Labour's railing against David Cameron for supposedly "playing to English nationalism" is rather silly. It highlights their complete failure to recognise the new political reality in the UK. After all, what else was Cameron to do? While he would surely deny it with all the contrived vehemence he might muster, Cameron was implicitly accepting the fact that the political cultures in Scotland and England have now diverged to the extent that it is all but impossible for a political party to meaningfully address the electorates in both with a consistent, coherent message. Cameron merely opted to tailor his message to the voters who would actually decide the election. I repeat, what else was he supposed to do?
British Labour in Scotland also recognised the need for a message tailored to Scotland's distinctive culture. This was clear from Jim Murphy's desperate and often comical efforts to portray himself as the real leader of a real party able to make real policy independent of the bosses in London. He convinced precisely nobody who wasn't inclined by dumb tribalism to be persuaded.
While Cameron simply wrote Scotland off in order to deliver a consistent and coherent message to voters in England (or those parts of England which matter for electoral purposes), Murphy went a bit crazy. Then a bit crazier. His attempts to pretend that he was making policy while not straying too far from the British Labour Party line resulted in a message that was the very opposite of consistent and coherent. At times, it descended into gibberish. At other times he took the pretence of autonomy too far and was promptly slapped down by his bosses. And he made the whole thing worse by turning himself into a circus act performing his buffoonery for the inexplicably entranced media.
The essential point in all of this is the increasing distinctiveness of Scotland's political culture. The "One Nation" factions in the British parties will still try to deny this even in the face of the decisive redrawing of the political geography of the UK in the recent election. But the direction of travel is entirely towards increasing divergence. And it is an accelerating process. Because England (if progressives there will forgive the generalisation) is moving in one direction at least as rapidly as Scotland is moving in the other. The sum of the speeds has reached escape velocity. The two political cultures have separated past the point of no return.
Everything that happens from here on simply adds momentum to a process which leads ultimately to a formal ending of the now defunct political union and the opening of an opportunity to forge a new relationship between Scotland and England. Cameron's pursuit of English votes for English laws (EVEL); trade unions having different affiliations north and south of the border; increasingly different policy agendas being followed by the two governments; further constitutional tinkering creating more anomalies to irk Englanders while failing to satisfy Scotland's aspirations; the demise of British Labour in Scotland in favour of a genuine Scottish Labour Party; all of these things and more will be seen by future historians as both cause and effect of Scotland moving towards independence.

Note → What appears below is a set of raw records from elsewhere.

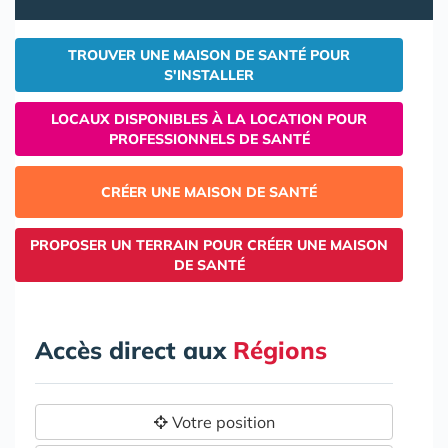
TROUVER UNE MAISON DE SANTÉ POUR
S'INSTALLER
LOCAUX DISPONIBLES À LA LOCATION POUR
PROFESSIONNELS DE SANTÉ
CRÉER UNE MAISON DE SANTÉ
PROPOSER UN TERRAIN POUR CRÉER UNE MAISON
DE SANTÉ
Accès direct aux
Régions
Votre position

The nature of the Tories' election campaign was very largely dictated by this process of political divergence between Scotland and England. British Labour's campaign in Scotland dealt rather more ineptly with the same irresistible historical forces. One suspects that at least a few of the more perspicacious minds in the unionist camp must have sensed which way the wind is blowing. Will they continue a Cnutian resistance? Or will they recognise the need to start managing the process of unravelling an archaic and dysfunctional political union?